Document excerpt:
______

# Massey Ferguson 261 engine rotation



## Kenbob (8 mo ago)

I have a Massey Ferguson 261 tractor. To adjust the live PTO clutch, the manual says to access the clutch through a lower inspection plate and adjust 3 cap screws by rotating the engine 120 degrees between each cap screw. I have no idea how to accurately turn a diesel engine 120 degrees.


----------



## Fedup (Feb 25, 2014)

120 degrees is a rather generic term in this instance. It merely amounts the the fact that there are three adjustment bolts, each spaced equally around the circumference of the clutch assembly. 360 degrees divided into thirds is 120 degrees. You crawl under, rotate the flywheel until you find one adjustment. Make that adjustment and rotate the flywheel one third of a turn and there will be another adjustment bolt. Simple as that. Don't worry about counting or measuring degrees of rotation, just make the adjustment on all three bolts.


----------



## Kenbob (8 mo ago)

Fedup said:


> 120 degrees is a rather generic term in this instance. It merely amounts the the fact that there are three adjustment bolts, each spaced equally around the circumference of the clutch assembly. 360 degrees divided into thirds is 120 degrees. You crawl under, rotate the flywheel until you find one adjustment. Make that adjustment and rotate the flywheel one third of a turn and there will be another adjustment bolt. Simple as that. Don't worry about counting or measuring degrees of rotation, just make the adjustment on all three bolts.

______

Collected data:

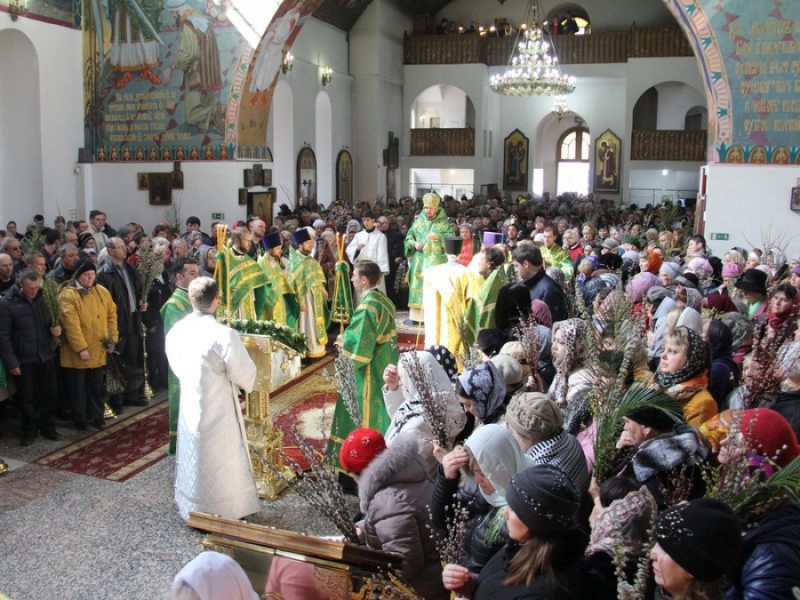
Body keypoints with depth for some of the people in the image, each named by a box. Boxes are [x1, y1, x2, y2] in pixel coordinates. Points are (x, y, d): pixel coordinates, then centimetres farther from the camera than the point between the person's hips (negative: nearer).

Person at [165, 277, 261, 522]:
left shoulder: (175, 330, -5)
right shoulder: (224, 335, -24)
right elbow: (245, 373, -15)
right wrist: (245, 382, 7)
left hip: (188, 405, 6)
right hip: (217, 410, -6)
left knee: (193, 459, 21)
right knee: (220, 463, 11)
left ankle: (191, 510, 37)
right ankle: (225, 513, 25)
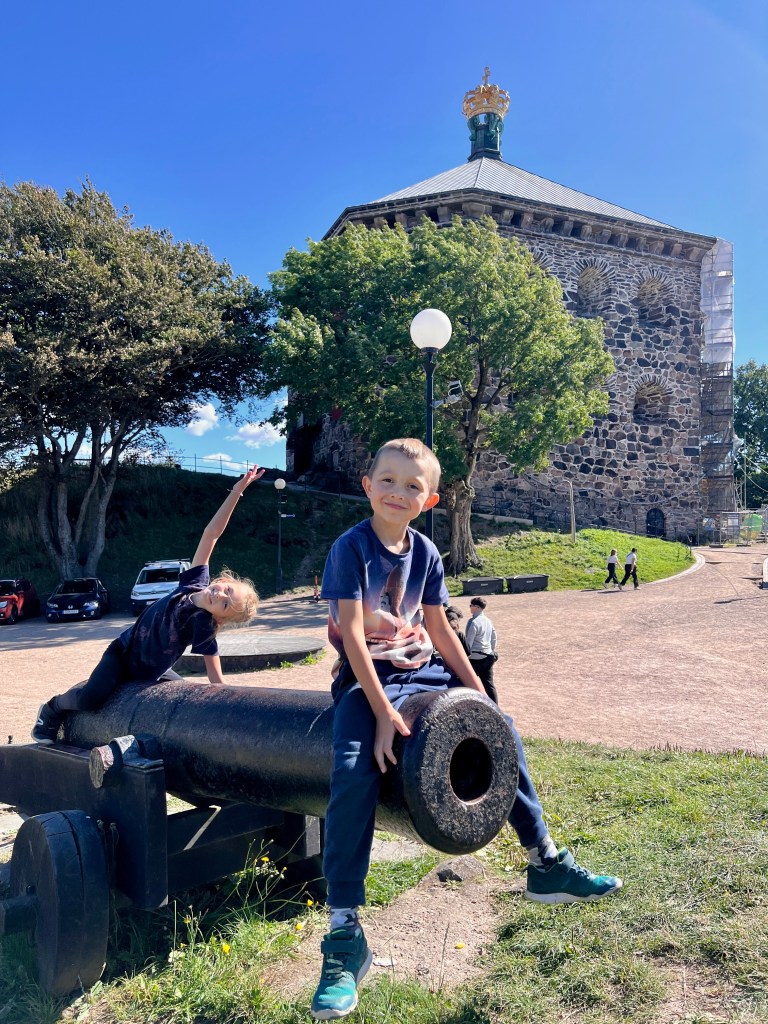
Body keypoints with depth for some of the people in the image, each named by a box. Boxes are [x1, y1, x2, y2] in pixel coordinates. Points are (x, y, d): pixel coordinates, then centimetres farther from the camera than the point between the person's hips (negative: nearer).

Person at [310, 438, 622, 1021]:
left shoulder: (425, 552, 3)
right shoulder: (351, 548, -14)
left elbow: (440, 630, 8)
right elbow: (353, 635, -20)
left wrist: (478, 692, 5)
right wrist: (383, 711, -25)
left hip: (421, 669, 6)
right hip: (365, 678, -6)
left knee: (502, 727, 4)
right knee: (355, 772, -27)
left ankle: (546, 864, 21)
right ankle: (345, 939, -16)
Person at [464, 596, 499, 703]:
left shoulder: (473, 622, -15)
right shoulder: (488, 621, 10)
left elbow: (469, 641, -15)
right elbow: (494, 638, 17)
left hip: (476, 658, -7)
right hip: (488, 657, 7)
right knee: (488, 684, 10)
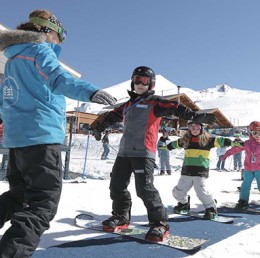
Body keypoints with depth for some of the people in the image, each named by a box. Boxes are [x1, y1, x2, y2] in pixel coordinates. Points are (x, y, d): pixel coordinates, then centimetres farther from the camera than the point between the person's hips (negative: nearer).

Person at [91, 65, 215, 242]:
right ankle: (121, 217, 29)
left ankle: (160, 223, 1)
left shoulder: (154, 102, 3)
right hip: (124, 151, 7)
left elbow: (175, 108, -11)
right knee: (117, 186, 9)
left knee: (145, 188, -15)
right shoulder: (127, 105, 23)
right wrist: (99, 127, 46)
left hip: (144, 153, -7)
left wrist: (196, 116, -24)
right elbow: (112, 116, 36)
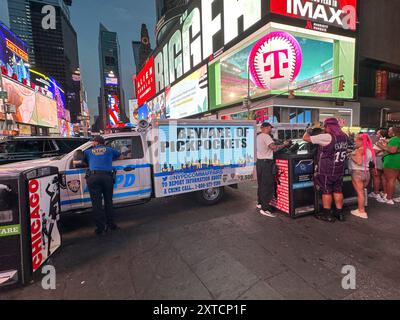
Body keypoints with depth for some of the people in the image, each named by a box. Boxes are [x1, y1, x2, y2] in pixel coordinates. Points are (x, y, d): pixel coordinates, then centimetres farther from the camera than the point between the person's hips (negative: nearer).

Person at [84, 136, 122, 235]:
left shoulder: (88, 152, 20)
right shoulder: (109, 150, 21)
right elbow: (120, 156, 33)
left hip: (93, 177, -1)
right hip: (107, 176, 1)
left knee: (97, 203, 3)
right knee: (108, 201, 13)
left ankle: (100, 228, 6)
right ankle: (111, 224, 20)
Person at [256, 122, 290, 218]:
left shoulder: (259, 136, 15)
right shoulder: (266, 136, -14)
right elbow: (274, 148, -23)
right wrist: (284, 144, -9)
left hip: (259, 161, 10)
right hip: (266, 162, -10)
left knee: (261, 184, 18)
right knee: (268, 186, -7)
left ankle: (260, 203, 30)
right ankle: (265, 209, -6)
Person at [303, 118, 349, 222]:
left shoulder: (326, 137, -18)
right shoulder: (345, 137, 3)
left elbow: (306, 138, -15)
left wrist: (308, 130, 8)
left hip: (326, 170, -6)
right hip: (340, 170, 6)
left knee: (326, 191, 5)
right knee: (338, 191, 15)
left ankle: (327, 214, 14)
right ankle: (340, 213, 25)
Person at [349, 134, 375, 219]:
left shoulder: (359, 150, -14)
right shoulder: (369, 150, 11)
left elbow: (359, 162, -23)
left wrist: (352, 156, -9)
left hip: (357, 172, -8)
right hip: (366, 172, 8)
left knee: (359, 192, -3)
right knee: (362, 191, 16)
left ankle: (361, 211, 3)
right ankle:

______

Assignment A: Transcribe the part of the tractor forum thread starting with "# Massey Ferguson" and going on through "(Feb 25, 2014)".
Assignment B: Rescale the records starting with their first line and going on through the line with "right wrist: (383, 711, -25)", and give only those lines again with their descriptive lines included. Multiply every keypoint value (x, y and depth) by 1.4, round each to a whole number with halves going up, and leave the pictures out.
The records have no connection to the forum thread about the tractor.

Task solution A:
# Massey Ferguson 261 engine rotation



## Kenbob (8 mo ago)

I have a Massey Ferguson 261 tractor. To adjust the live PTO clutch, the manual says to access the clutch through a lower inspection plate and adjust 3 cap screws by rotating the engine 120 degrees between each cap screw. I have no idea how to accurately turn a diesel engine 120 degrees.


----------



## Fedup (Feb 25, 2014)

Task solution B:
Body keypoints with depth for some of the people in the image, each named by a box. Boxes are [x1, y1, x2, y2] in pixel coordinates. Points are (x, y, d): pixel coordinates, then centimetres farther from the camera than the point between the person's hips (negative: nearer).

Person at [165, 277, 261, 522]:
left shoulder: (245, 462, -7)
right shoulder: (314, 469, -34)
right elbow: (343, 522, -21)
right wrist: (343, 535, 10)
left hip: (263, 567, 8)
right hip: (304, 574, -8)
left knee: (270, 643, 29)
right knee: (308, 648, 15)
left ankle: (267, 714, 52)
right ankle: (315, 718, 35)
Body keypoints with depth for some of the people in the image, each named by a box. Boxes are [x1, y1, x2, y2] in pixel coordinates. Points are (x, y, d): pixel coordinates, then centimetres farther from the camera than the point between the person's hips (negative: nearer).

Person at [310, 438, 622, 1021]:
left shoulder: (595, 773, 4)
right shoulder: (491, 767, -20)
left elbow: (616, 882, 11)
right elbow: (494, 889, -28)
left wrist: (669, 969, 7)
right wrist: (536, 995, -35)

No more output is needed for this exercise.